"We will not be replaced!" It sounds like the rallying cry of Luddites smashing machines, fighting the inevitable forces of progress. Instead, it was the chant ringing out over Charlottesville, Virginia, this weekend as white nationalists assembled to defend the statue of Robert E. Lee, the general who led the Confederate Army in rebellion against the US during the Civil War.

Getty Images

The chant itself is pathetic. By the time someone's shouting "we will not be replaced!" odds are they already have been. That's not entirely true of white men in America (see the recent ascendance of a grossly unqualified white man to the top political position in the country). But it is true that the vision of white nationalism that comes wrapped in Confederate and Nazi flags – the vision of white nationalism on display in Charlottesville this weekend – is a last-ditch effort to grab a rapidly disappearing past.

That doesn't mean, however, that it isn't important.

The vision of white nationalism that comes wrapped in Confederate and Nazi flags – the vision of white nationalism on display in Charlottesville this weekend – is a last-ditch effort to grab a rapidly disappearing past.

For one thing, the white nationalists who descended on Charlottesville cannot be considered fringe extremists, not so long as Donald Trump is in the White House. Consider his administration: Senior adviser Steve Bannon, who turned his right-wing website Breitbart into an outlet for the alt-right. Deputy assistant Sebastian Gorka, who has spent his career enmeshed with the Hungarian neo-Nazi group Vitezi Rend. Senior adviser Stephen Miller, who spent time with alt-right leader Richard Spencer in college and now is the administration's leading advocate of restrictions on legal immigration. If the white nationalists at Charlottesville were fringe, so too is the President of the United States.

More than that, though, the battle for Charlottesville is part of a broader fight, one that has been raging in the US since its inception. Ibram X. Kendi, author of the award-winning book Stamped from the Beginning: The Definitive History of Racist Ideas in America, explained this centuries-long battle by focusing on Thomas Jefferson, the founder of the University of Virginia in Charlottesville. Jefferson, a slaveholder who advocated radical notions of equality, stands in as the father of both sides of the battle for Charlottesville: the white nationalists see him as the forerunner to the Confederacy, and the protesters as the originator of that most dangerous idea, that all men are created equal.

The battles over towns like Charlottesville are even more important, not because protesters meet violence with violence, but because even in the face of violence, they choose Jefferson's other vision for America, one of radical equality and hope in the future.

It's the contradiction at the heart of the US. A country built to protect and advance the interests of white men, it also introduced the radical notion of universal natural rights: inherent, inalienable, absolute.
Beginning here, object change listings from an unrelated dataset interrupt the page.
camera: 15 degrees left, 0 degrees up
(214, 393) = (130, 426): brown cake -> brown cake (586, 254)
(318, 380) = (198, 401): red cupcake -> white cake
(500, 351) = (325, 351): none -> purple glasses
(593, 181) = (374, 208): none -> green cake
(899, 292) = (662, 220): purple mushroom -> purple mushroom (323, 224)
The tragedy of American history is that both spring from the nation's founding, giving legitimacy to two irreconcilable sides. Anyone keen on an originalist argument can find a backer in the founding. Americans can draw their lineage through Jefferson and Lee and George Wallace or through Jefferson and Lincoln and Obama, and both routes lead to Charlottesville, and the bloody clash on Saturday.

Which is not to draw an equivalence, to argue that the neo-Nazis and the protesters came to Emancipation Park, home of the Lee statue, as equals. The white nationalists came ready for a fight, evidenced by their torchlit march across the University of Virginia campus. They descended on the statue of Thomas Jefferson, where a small contingent of students staged an anti-racist protest. White nationalists assaulted them with mace, then torches.
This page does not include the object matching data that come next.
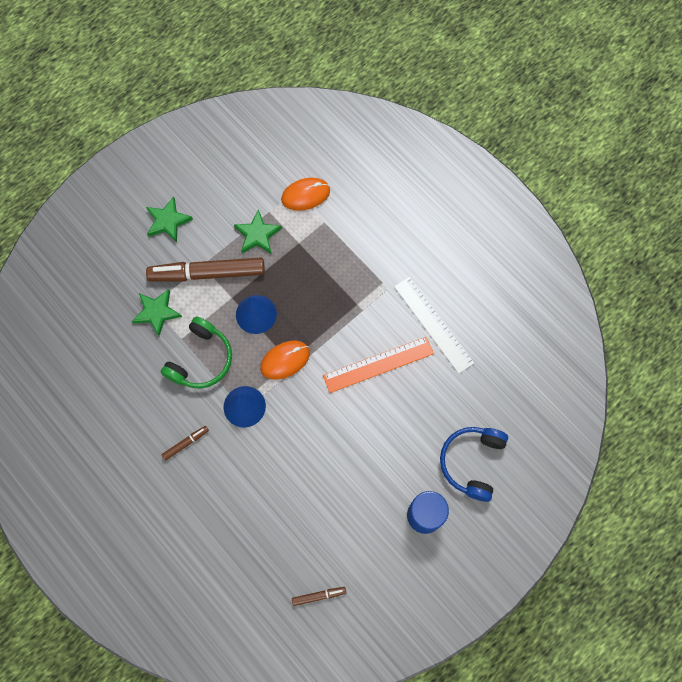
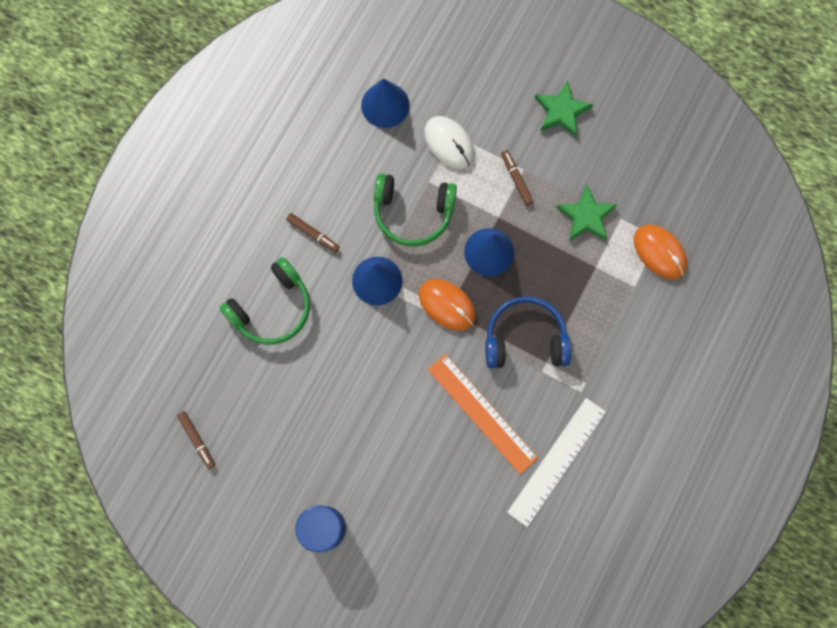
camera: 70 degrees right, 5 degrees up
(103, 349) = (385, 105): none -> blue cone
(157, 312) = (449, 143): green star -> white mouse
(207, 273) = (516, 179): brown marker -> brown marker, size x0.42
(233, 497) = (272, 308): none -> green headphones
(472, 462) = (405, 564): blue headphones -> blue headphones (525, 339)

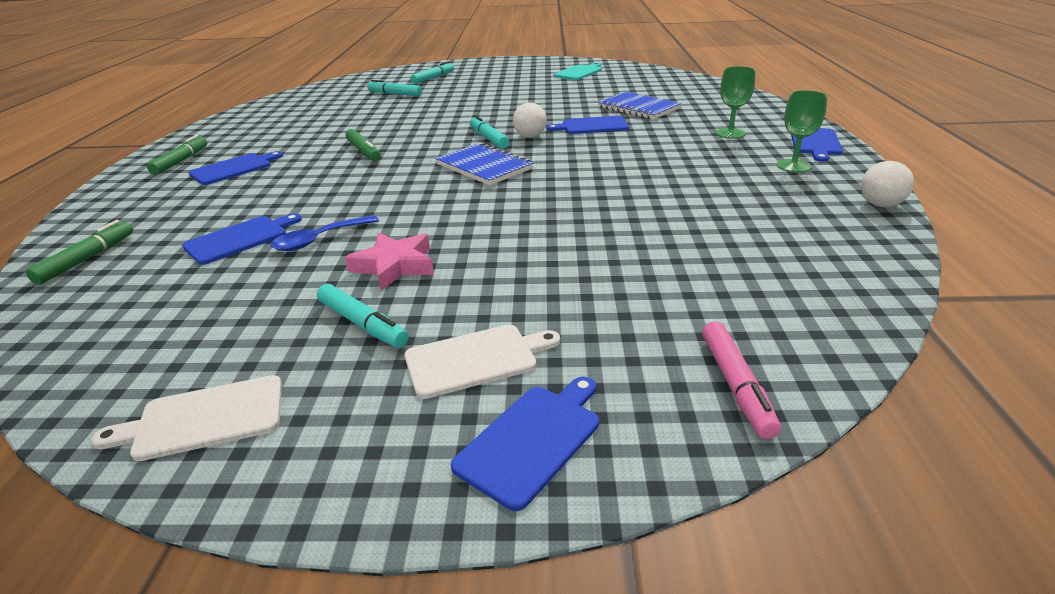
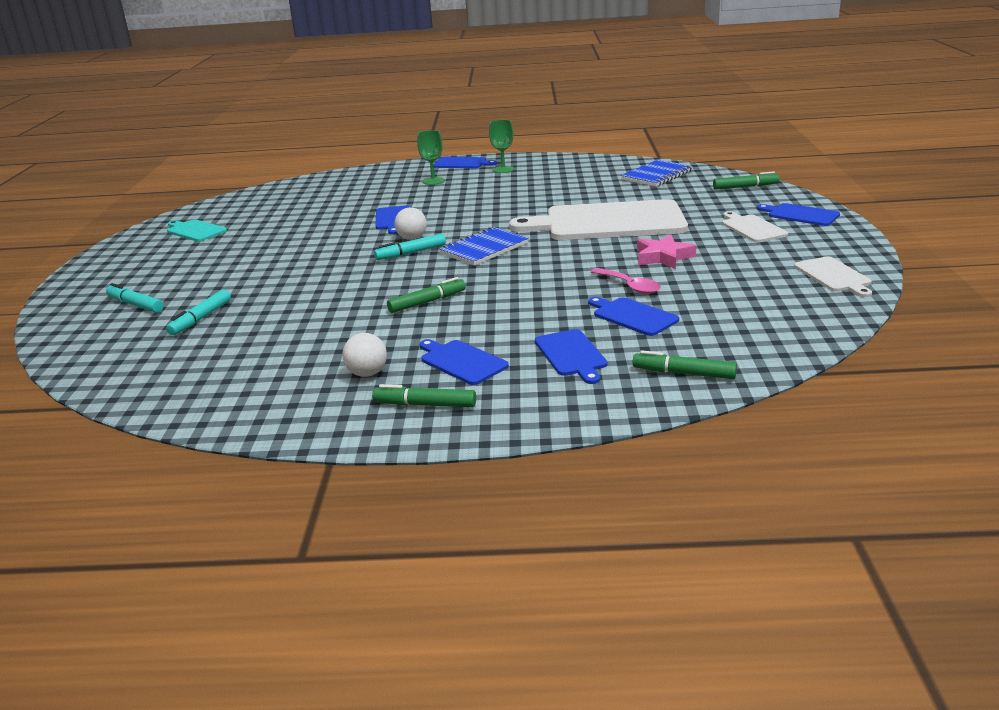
camera: 90 degrees left, 5 degrees down
(192, 208) = (571, 355): none -> blue cutting board
(319, 240) = (629, 286): blue spoon -> pink spoon
(363, 324) = (733, 255): turquoise marker -> none
(549, 232) = (608, 222): none -> white cutting board
(638, 108) = (350, 206): blue notebook -> blue notebook (657, 175)
(736, 385) = (745, 187): pink marker -> green marker
(880, 205) = (564, 158): white ball -> white ball (367, 373)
The Friday night attacks made clear the agenda for Saturday. By the time I arrived at Emancipation Park, ground zero for the battle for Charlottesville, the fight was already raging. The "rally", such as it was, wasn't supposed to start for another hour. It never took place, but then again, a staid event with a handful of neo-Nazi speakers wasn't really the plan. This was: armed white men hurling bottles and pipes, squirting pepper spray and mace, whipping chains and brandishing guns.

They were there to smash the forces of progress, as represented by the protesters calling for tolerance, peace, and inclusion. That may sound like the outlines of a fable, a clear-cut fairytale with a tidy moral message. But that was also the reality in Charlottesville. When one side is comprised of well-armed white nationalists and neo-Nazis, the other side has a lock on the moral high ground.
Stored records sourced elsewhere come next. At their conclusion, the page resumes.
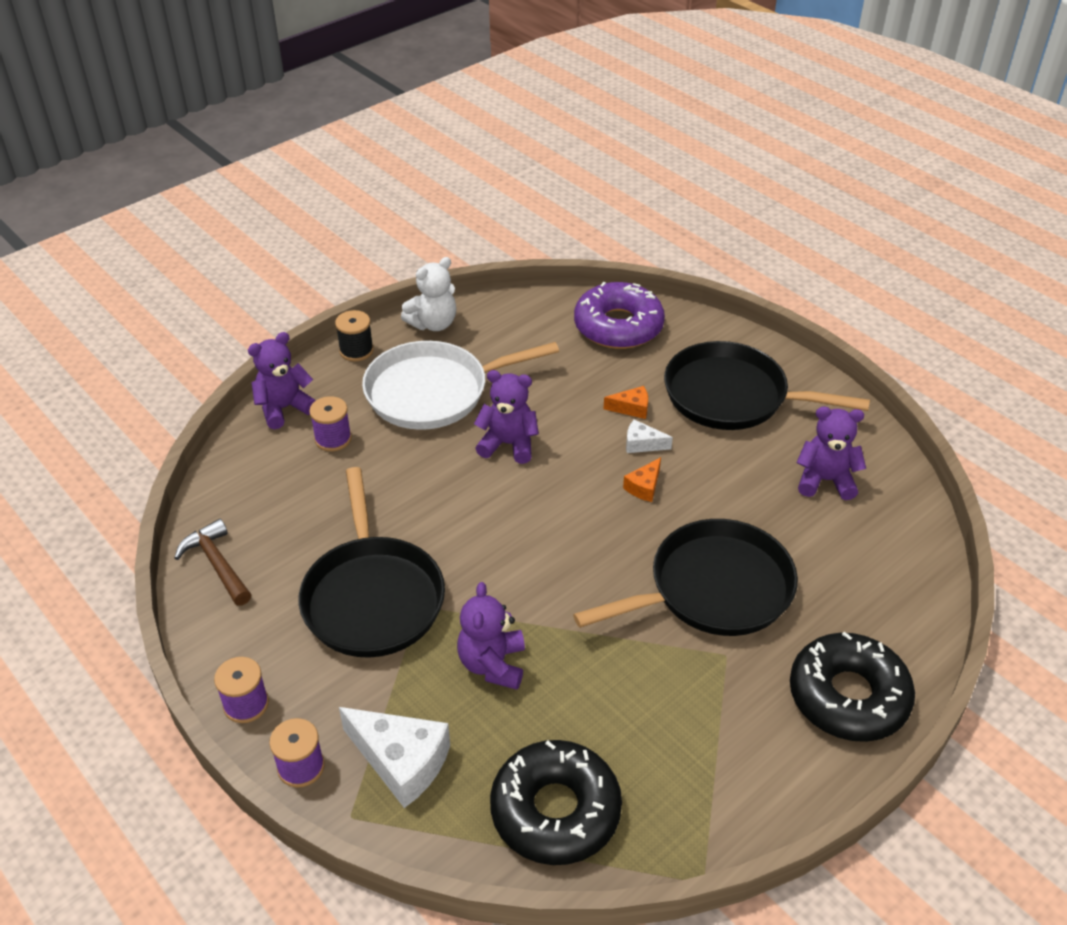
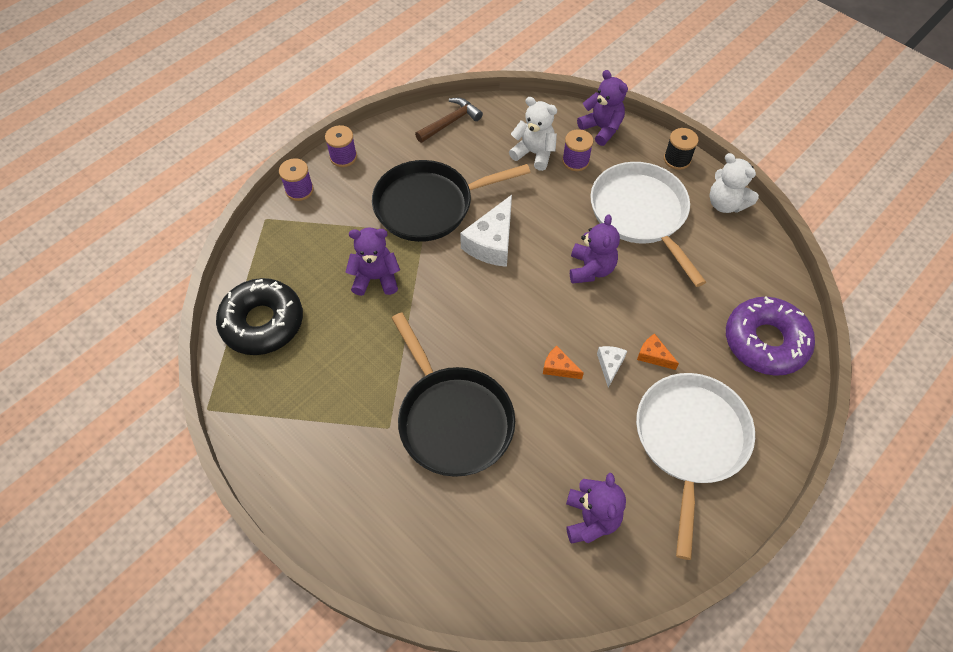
camera: 85 degrees right, 15 degrees up
(307, 477) = (534, 153): none -> white teddy bear
(401, 761) = (301, 238): white cheese -> white cheese (492, 242)
(631, 408) = (653, 356): orange cheese -> orange cheese turned 135 degrees clockwise
(732, 396) = (690, 440): black pan -> white pan
(848, 696) = (351, 517): black donut -> none

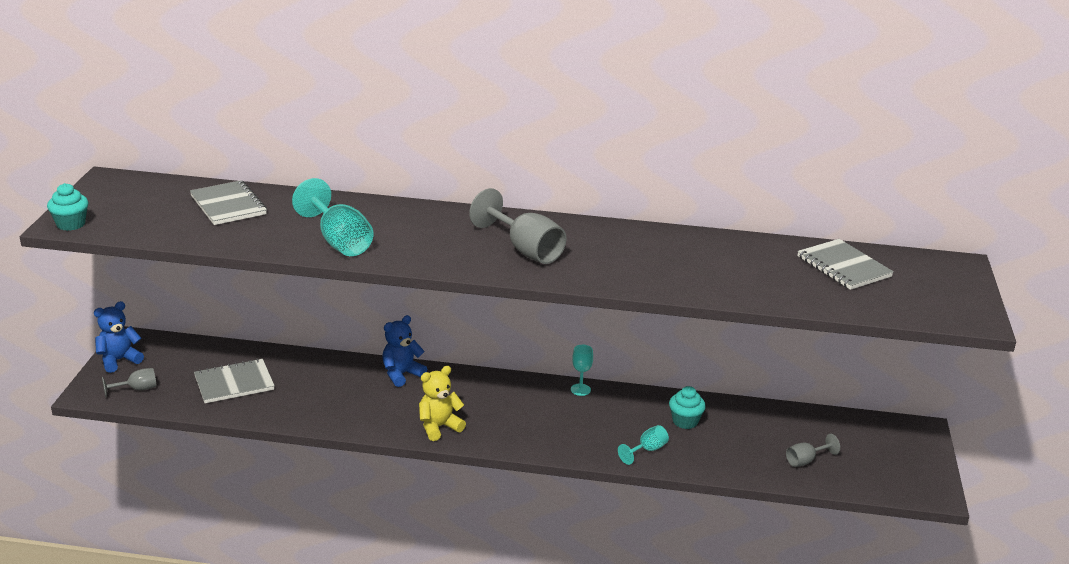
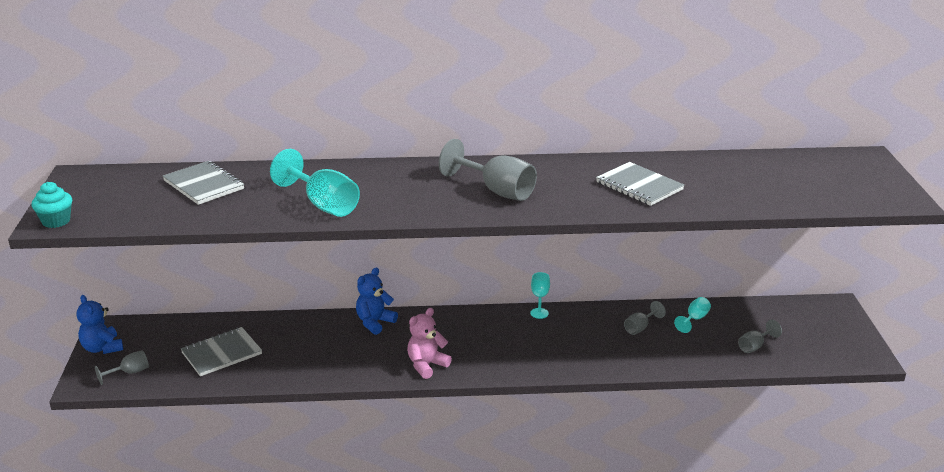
camera: 10 degrees left, 0 degrees up
(119, 360) = (102, 348): blue teddy bear -> blue teddy bear turned 75 degrees counterclockwise
(439, 427) = (426, 365): yellow teddy bear -> pink teddy bear
(647, 450) = (618, 358): turquoise goblet -> turquoise goblet (694, 319)
(685, 421) = (640, 328): turquoise cupcake -> grey goblet
(843, 267) = (775, 170): grey notebook -> grey notebook (639, 186)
It's easy to get distracted by the car-ramming attack that happened after, to boil down the violence to that one moment, that one person. But a violent defence of white power was the engine of the day, revving back to life every time the conflict seemed about to die down.

In a broader sense, that engine has been propelling American history for centuries, driving slavery, segregation, the exclusion of women from politics and work. It's growing obsolete now – hopefully – but those Americans wedded to white supremacy won't let it go. They'll fight, park by park, statue by statue, crowd by crowd, to ensure they're not replaced. Given that they have the White House, the battles over towns like Charlottesville are even more important, not because protesters meet violence with violence, but because even in the face of violence, they choose Jefferson's other vision for America, one of radical equality and hope in the future.